Prevention is always better than cure. Routine pigging can help to keep the pipeline clear of deposit or doping with an inhibitor chemical, both methods add cost and in the case of pigging, the added risk of getting the pig stuck and blocking the pipeline.

“If the worst does happen, then the operator is faced with the challenge of remediation,” said Mike Banks, business development manager-subsea applications at Tracero. “This can include gel pigs, the use of chemicals, heating, coiled tubing, water jetting, progressive pigging campaigns and so on. Depending on where the restriction is, the operator may need to hot tap the pipeline to provide access for the remediation approach.”

These remediation attempts are not always successful, in fact approximately 50% to 80% of remediation attempts fail first time mainly due to the lack of complete understanding of the nature or location of the restriction. “In order to successfully remediate a pipeline blockage, you need to know where it is and what it is,” Banks said.

Two technologies from Tracero are helping to improve the understanding of exactly where the blockages are. Explorer is a fast screening tool to accurately locate areas of deposit. It does this by measuring the mean density of the pipeline contents as it scans along the pipeline. If there is a density difference between the process fluid and deposit material, then it can be located using Explorer.

Discovery is a subsea CT scanner, similar in principle to a medical CT scanner, and can provide a density map, in effect a picture of the pipeline and its contents. In addition to information about the integrity of the pipeline itself, it will show the extent and shape of the deposit within the pipeline. Accurate density measurements can be made which can help to identify the deposit material and give you the information you need to select the most appropriate remediation approach.

discovery2-tracero
Discovery is a subsea CT scanner, similar in principle to a medical CT scanner. (Source: Tracero)
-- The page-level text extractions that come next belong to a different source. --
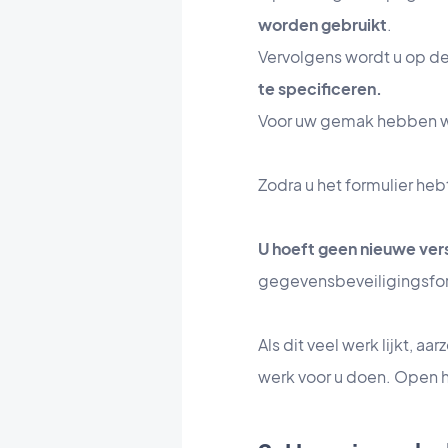
worden gebruikt
.
Vervolgens wordt u op d
te specificeren.
Voor uw gemak hebben we
Zodra u het formulier heb
U hoeft geen nieuwe vers
gegevensbeveiligingsform
Als dit veel werk lijkt, 
werk voor u doen. Open h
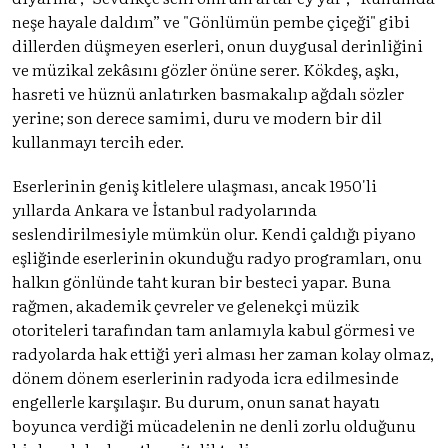
neşe hayale daldım” ve "Gönlümün pembe çiçeği" gibi
dillerden düşmeyen eserleri, onun duygusal derinliğini
ve müzikal zekâsını gözler önüne serer. Kökdeş, aşkı,
hasreti ve hüznü anlatırken basmakalıp ağdalı sözler
yerine; son derece samimi, duru ve modern bir dil
kullanmayı tercih eder.
Eserlerinin geniş kitlelere ulaşması, ancak 1950'li
yıllarda Ankara ve İstanbul radyolarında
seslendirilmesiyle mümkün olur. Kendi çaldığı piyano
eşliğinde eserlerinin okunduğu radyo programları, onu
halkın gönlünde taht kuran bir besteci yapar. Buna
rağmen, akademik çevreler ve gelenekçi müzik
otoriteleri tarafından tam anlamıyla kabul görmesi ve
radyolarda hak ettiği yeri alması her zaman kolay olmaz,
dönem dönem eserlerinin radyoda icra edilmesinde
engellerle karşılaşır. Bu durum, onun sanat hayatı
boyunca verdiği mücadelenin ne denli zorlu olduğunu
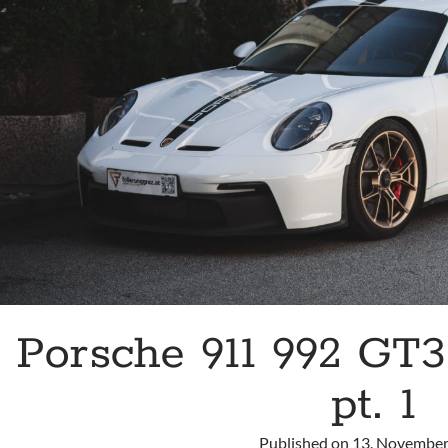
Porsche 911 992 GT3 
pt. 1
Published on
13. November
In a recent application, a pipeline that was completely blocked. “Explorer was used to screen six kilometres of pipeline and quickly identified three areas of high density, thereby locating three areas of potential blockage,” Banks continues. “Discovery was then deployed at these locations to characterise the restrictions. The deposit material was identified as ashphaltene and in some locations this contained gas pockets, in others it was a level of asphaltene deposit with a gas void above and in the worst case, a complete full-bore blockage.”

Discovery was also used to measure the gas density before and after a step change in gas pressure to establish if there was gas communication through these areas of deposit.  

With these and other innovations to assure flow and maximize profitability many of the North Sea’s stranded assets with be economically viable to develop, further extending the life of many fields.